Mansion Ibu Kota Kekaisaran Fervache.
Udara dingin menyelimuti meja makan, di mana hanya ada piring-piring individual yang tertata rapi.
Makanan di atas piring telah disiapkan dengan sempurna seperti biasa, tetapi Yohan tak sanggup menyentuhnya.
“……”
Yohan menundukkan kepala dengan diam, hanya menatap makanannya.
Meskipun waktu telah berlalu sejak hidangan disajikan, Duke Fervache tetap membisu.
Tak ada kata-kata yang ditukar.
Hanya suara dentingan perlahan dari peralatan makan yang menyentuh piring, memecah keheningan yang berat.
Francia tidak hadir dalam makan malam ini. Duke telah mengatur pertemuan ini, mengatakan bahwa ia perlu berbicara dengan Yohan secara pribadi.
“Hm.”
Membuyarkan atmosfer dingin, Duke sedikit memiringkan kepalanya setelah mencicipi makanannya.
Yohan berharap ia akan berbicara, tetapi Duke hanya melanjutkan makannya.
‘Apa yang dia lakukan?’
Apakah dia berharap Yohan gagal memenuhi janjinya?

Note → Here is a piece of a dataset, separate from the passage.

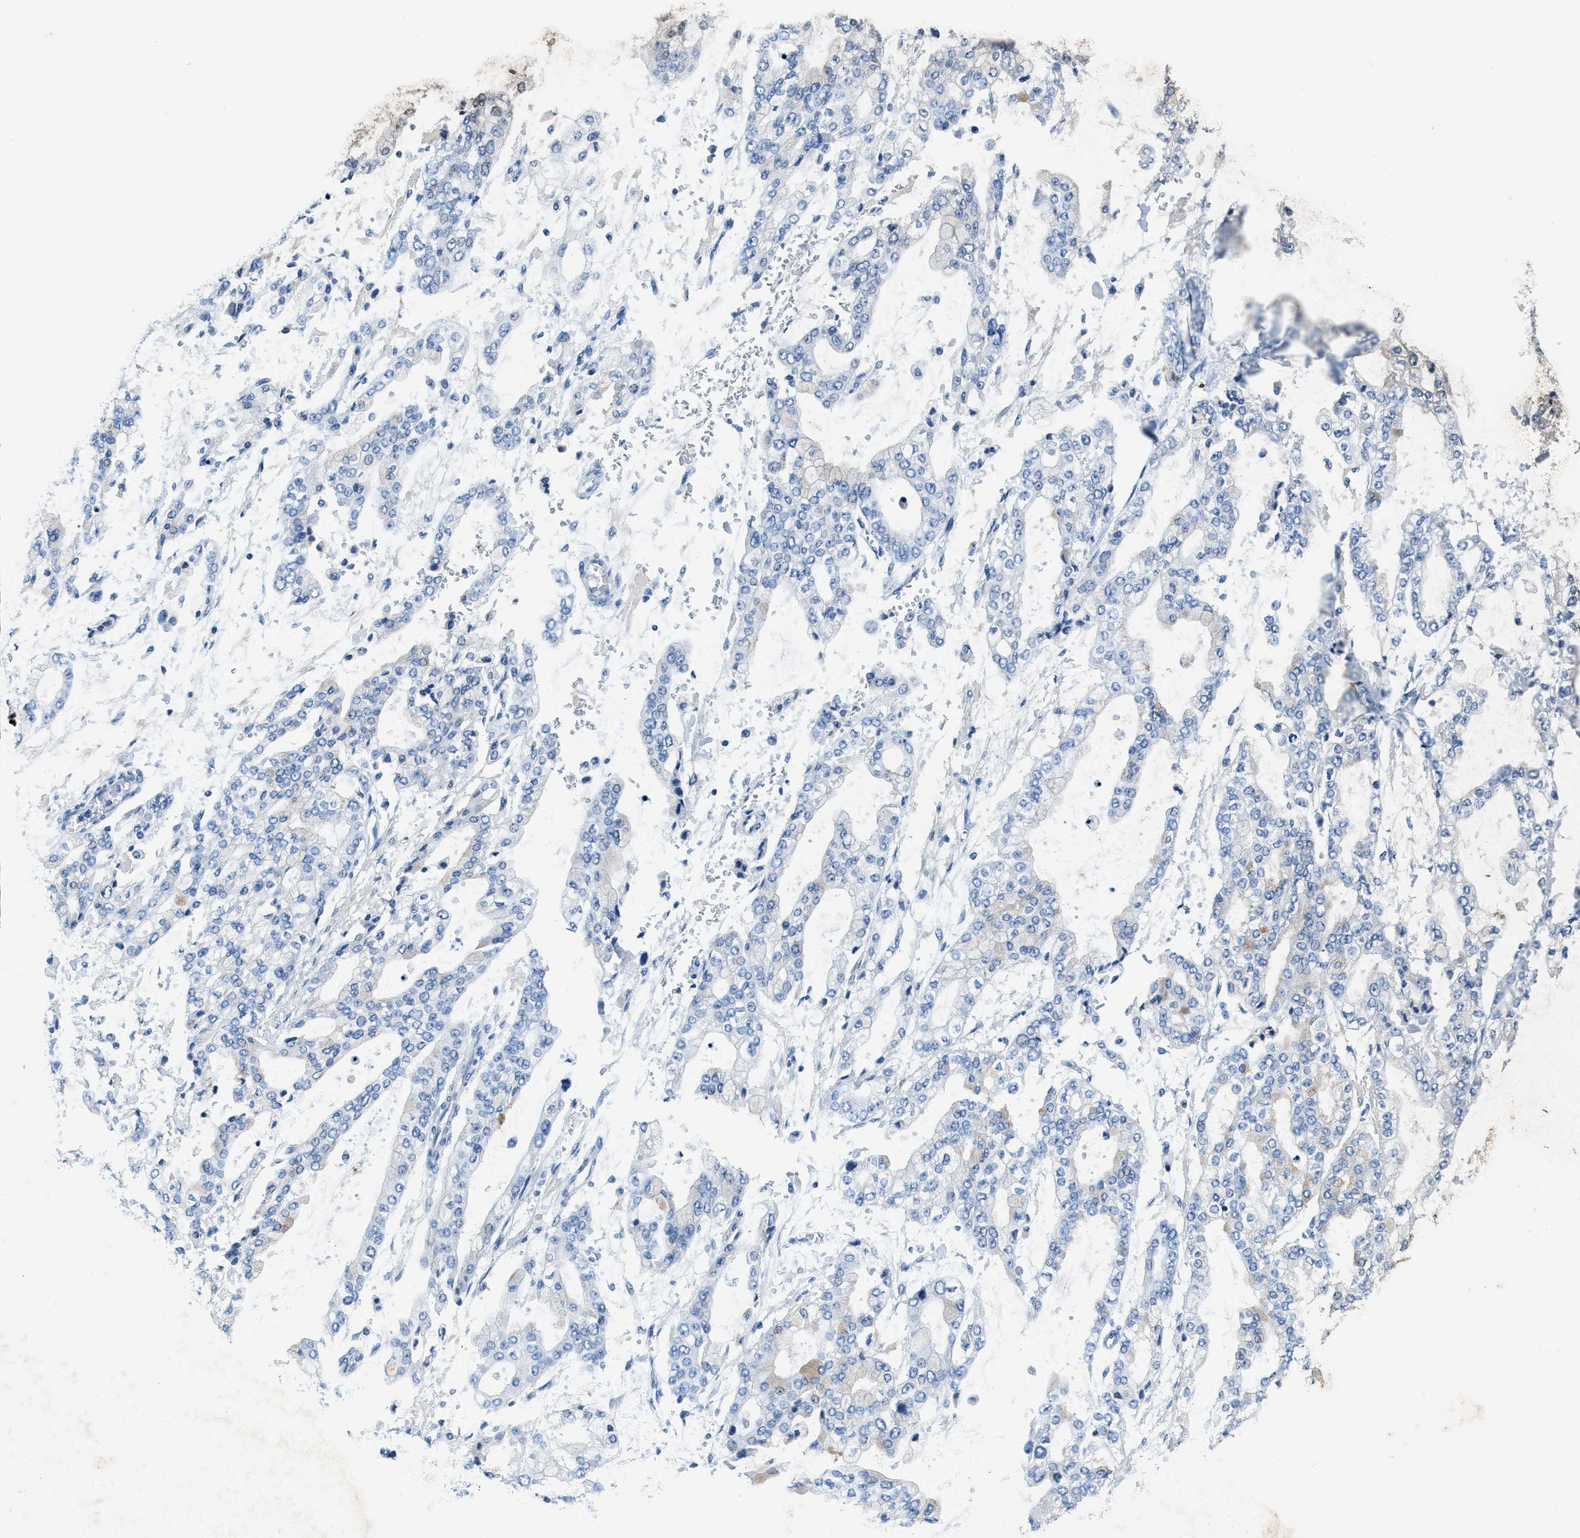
{"staining": {"intensity": "negative", "quantity": "none", "location": "none"}, "tissue": "stomach cancer", "cell_type": "Tumor cells", "image_type": "cancer", "snomed": [{"axis": "morphology", "description": "Normal tissue, NOS"}, {"axis": "morphology", "description": "Adenocarcinoma, NOS"}, {"axis": "topography", "description": "Stomach, upper"}, {"axis": "topography", "description": "Stomach"}], "caption": "The histopathology image reveals no staining of tumor cells in adenocarcinoma (stomach).", "gene": "ADAM2", "patient": {"sex": "male", "age": 76}}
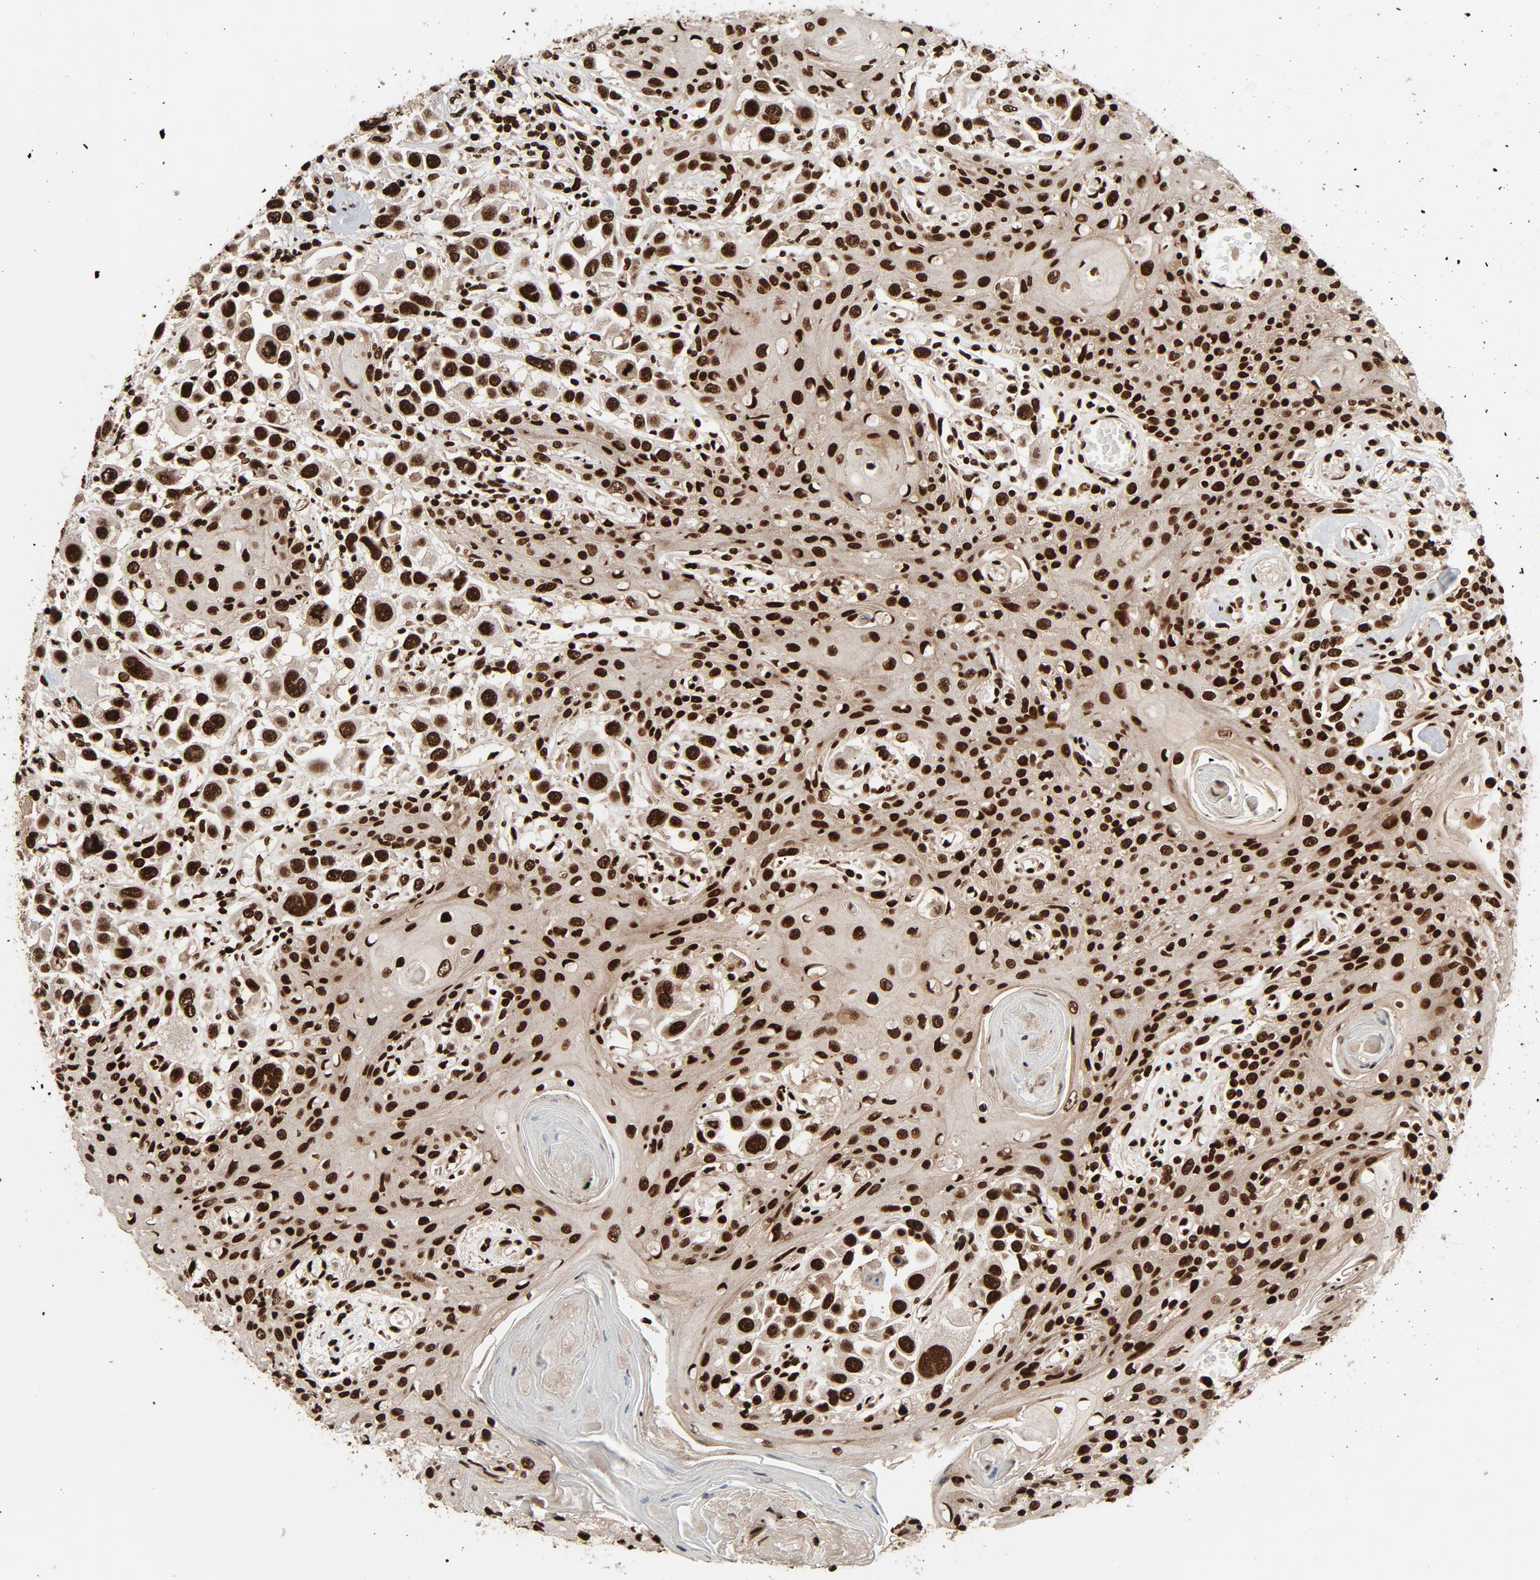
{"staining": {"intensity": "strong", "quantity": ">75%", "location": "nuclear"}, "tissue": "head and neck cancer", "cell_type": "Tumor cells", "image_type": "cancer", "snomed": [{"axis": "morphology", "description": "Squamous cell carcinoma, NOS"}, {"axis": "topography", "description": "Oral tissue"}, {"axis": "topography", "description": "Head-Neck"}], "caption": "Immunohistochemical staining of human head and neck squamous cell carcinoma shows strong nuclear protein staining in approximately >75% of tumor cells.", "gene": "TP53BP1", "patient": {"sex": "female", "age": 76}}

Keraguan semacam itu mulai menyusup ke benaknya.
“Kudengar kau telah resmi menjadi Mage Kelas Khusus.”
Akhirnya, Duke berbicara. Yohan tetap tenang dan mengangguk.
“Ya. Aku mencapai tingkat tinggi dalam jangka waktu yang dijanjikan.”
“Tak hanya itu, kau juga mengalahkan demon beast kelas spesial seorang diri dan menyelamatkan para ksatria serta prajurit Divisi Kedua Saint Rozino Imperial Bureau.”
“Benar.”
Duke perlahan menutup matanya, lalu membukanya kembali dengan anggukan kecil.
“…Memang benar. Sesuai janji, kau telah memenuhi bagianmu dalam kesepakatan ini. Prestasimu dalam misi pengintaian pertamamu luar biasa.”
Clink.
Duke meletakkan peralatannya dan menatap Yohan dengan mata dingin. Mata yang sama dengan Francia, berkilat dengan cahaya intens.
“Aku mengizinkan hubunganmu dengan Francia.”
“…!”
Saat Yohan hampir tersenyum karena persetujuan yang tampaknya berjalan lancar, Duke melanjutkan.
“Tapi ada satu syarat.”
“Tentu.”
“Kau harus bersumpah untuk melindungi Francia apa pun yang terjadi.”
“Itu sudah sewajarnya, bukan?”
“Meskipun itu sudah sewajarnya, sumpah adalah hal yang berbeda. Lakukan—ucapkan sumpahmu.”
Yohan memang selalu berniat melindungi Francia sampai akhir. Mengucapkannya secara terbuka bukanlah masalah baginya.
“Aku bersumpah atas sumber mana bahwa aku akan melindungi Francia Fervache, wanita yang kucintai, apa pun yang terjadi.”
“Bagus.”
Duke tersenyum puas, ekspresinya melunak menjadi senyum penuh kebijaksanaan.
“Setelah masa baktimu di Bureau berakhir, datanglah ke wilayah Fervache di Utara bersama Francia. Saat itu, nama keluargamu akan diubah menjadi Yohan Fervache.”
Mengubah nama keluarga berarti menjadi menantu Duke—tanda persetujuan untuk menikah.
“Terima kasih.”
“Meskipun begitu, tetaplah waspada.”
Duke menghela napas, ekspresinya dihiasi jejak kekhawatiran.
“Akan ada banyak rintangan dalam hubunganmu dengan Francia. Kau tahu alasannya, bukan?”
“Itu karena aku hanyalah putra ketiga dari Viscount Harsen, sedangkan Francia adalah Lady dari Fervache, salah satu dari Empat Keluarga Besar.”
“Benar.”
Duke mengangguk sekali.
“Kau mungkin akan menghadapi lawan yang berada di luar kemampuanmu untuk ditangani. Misalnya, Pangeran Mahkota.”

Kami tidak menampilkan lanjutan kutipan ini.